Nonreciprocal light transmission via optomechanical parametric interactions

TL;DR

This paper demonstrates how optomechanical interactions can be used to create nonreciprocal devices like isolators and amplifiers for optical and microwave signals using blue-sideband drive tones in a system with two cavities and two mechanical oscillators.

Contribution

The study introduces a method to achieve directional amplification and isolation using purely optomechanical parametric interactions with controlled phases and drive strengths.

Findings

Achieves nonreciprocal transmission at two mirrored frequencies.

Demonstrates low thermal temperature operation.

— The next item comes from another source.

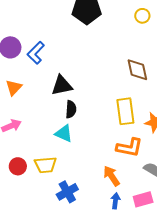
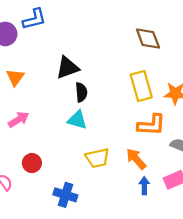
blue L-shape: (36, 53) -> (34, 19), moved, turned -140
yellow trapezoid: (45, 165) -> (97, 158), moved
blue cross: (67, 192) -> (65, 195), moved, turned -35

Potential for implementation in optical and microwave systems.

Abstract

Nonreciprocal transmission of optical or microwave signals is indispensable in various applications involving sensitive measurements. In this paper, we study optomechanically induced directional amplification and isolation in a generic setup including two cavities and two mechanical oscillators by exclusively using blue-sideband drive tones. The input and output ports defined by the two cavity modes are coupled through coherent and dissipative paths mediated by the two mechanical resonators, respectively. By choosing appropriate transfer phases and strengths of the driving fields, either a directional amplifier or an isolator can be implemented at low thermal temperature, and both of them show bi-directional nonreciprocity working at two mirrored frequencies. The nonreciprocal device can potentially be demonstrated by opto- and electro-mechanical setups in both optical and microwave domains.